== Brief ==
The listing must be reproduced in full, exactly as it stands.

== Data block ==
━━━━━━━━

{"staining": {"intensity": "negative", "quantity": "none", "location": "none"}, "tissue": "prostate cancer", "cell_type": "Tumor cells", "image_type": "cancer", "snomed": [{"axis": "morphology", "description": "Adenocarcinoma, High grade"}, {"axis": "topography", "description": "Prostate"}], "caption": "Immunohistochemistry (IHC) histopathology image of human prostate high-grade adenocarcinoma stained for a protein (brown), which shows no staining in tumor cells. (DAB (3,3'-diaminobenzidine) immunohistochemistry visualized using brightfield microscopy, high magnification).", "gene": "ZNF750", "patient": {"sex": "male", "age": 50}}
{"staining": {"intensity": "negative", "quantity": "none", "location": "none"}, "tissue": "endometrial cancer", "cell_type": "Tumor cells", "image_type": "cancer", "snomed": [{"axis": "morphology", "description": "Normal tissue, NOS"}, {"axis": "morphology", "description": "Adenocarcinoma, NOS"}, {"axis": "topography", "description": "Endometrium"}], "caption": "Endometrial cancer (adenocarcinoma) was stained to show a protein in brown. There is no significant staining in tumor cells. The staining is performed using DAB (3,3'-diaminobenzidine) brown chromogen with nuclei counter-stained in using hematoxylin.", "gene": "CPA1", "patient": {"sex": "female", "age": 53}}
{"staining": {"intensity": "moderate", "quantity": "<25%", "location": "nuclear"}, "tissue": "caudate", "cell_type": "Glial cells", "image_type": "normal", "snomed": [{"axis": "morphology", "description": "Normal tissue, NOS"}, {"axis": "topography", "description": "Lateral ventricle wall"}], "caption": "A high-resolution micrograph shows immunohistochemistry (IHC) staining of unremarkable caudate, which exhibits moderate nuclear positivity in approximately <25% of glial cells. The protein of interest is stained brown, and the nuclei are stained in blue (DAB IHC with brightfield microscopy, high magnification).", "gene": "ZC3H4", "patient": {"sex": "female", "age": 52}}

━━━━━━━━

== Output ==
{"staining": {"intensity": "negative", "quantity": "none", "location": "none"}, "tissue": "prostate cancer", "cell_type": "Tumor cells", "image_type": "cancer", "snomed": [{"axis": "morphology", "description": "Adenocarcinoma, High grade"}, {"axis": "topography", "description": "Prostate"}], "caption": "Immunohistochemistry (IHC) histopathology image of human prostate high-grade adenocarcinoma stained for a protein (brown), which shows no staining in tumor cells. (DAB (3,3'-diaminobenzidine) immunohistochemistry visualized using brightfield microscopy, high magnification).", "gene": "ZNF750", "patient": {"sex": "male", "age": 50}}
{"staining": {"intensity": "negative", "quantity": "none", "location": "none"}, "tissue": "endometrial cancer", "cell_type": "Tumor cells", "image_type": "cancer", "snomed": [{"axis": "morphology", "description": "Normal tissue, NOS"}, {"axis": "morphology", "description": "Adenocarcinoma, NOS"}, {"axis": "topography", "description": "Endometrium"}], "caption": "Endometrial cancer (adenocarcinoma) was stained to show a protein in brown. There is no significant staining in tumor cells. The staining is performed using DAB (3,3'-diaminobenzidine) brown chromogen with nuclei counter-stained in using hematoxylin.", "gene": "CPA1", "patient": {"sex": "female", "age": 53}}
{"staining": {"intensity": "moderate", "quantity": "<25%", "location": "nuclear"}, "tissue": "caudate", "cell_type": "Glial cells", "image_type": "normal", "snomed": [{"axis": "morphology", "description": "Normal tissue, NOS"}, {"axis": "topography", "description": "Lateral ventricle wall"}], "caption": "A high-resolution micrograph shows immunohistochemistry (IHC) staining of unremarkable caudate, which exhibits moderate nuclear positivity in approximately <25% of glial cells. The protein of interest is stained brown, and the nuclei are stained in blue (DAB IHC with brightfield microscopy, high magnification).", "gene": "ZC3H4", "patient": {"sex": "female", "age": 52}}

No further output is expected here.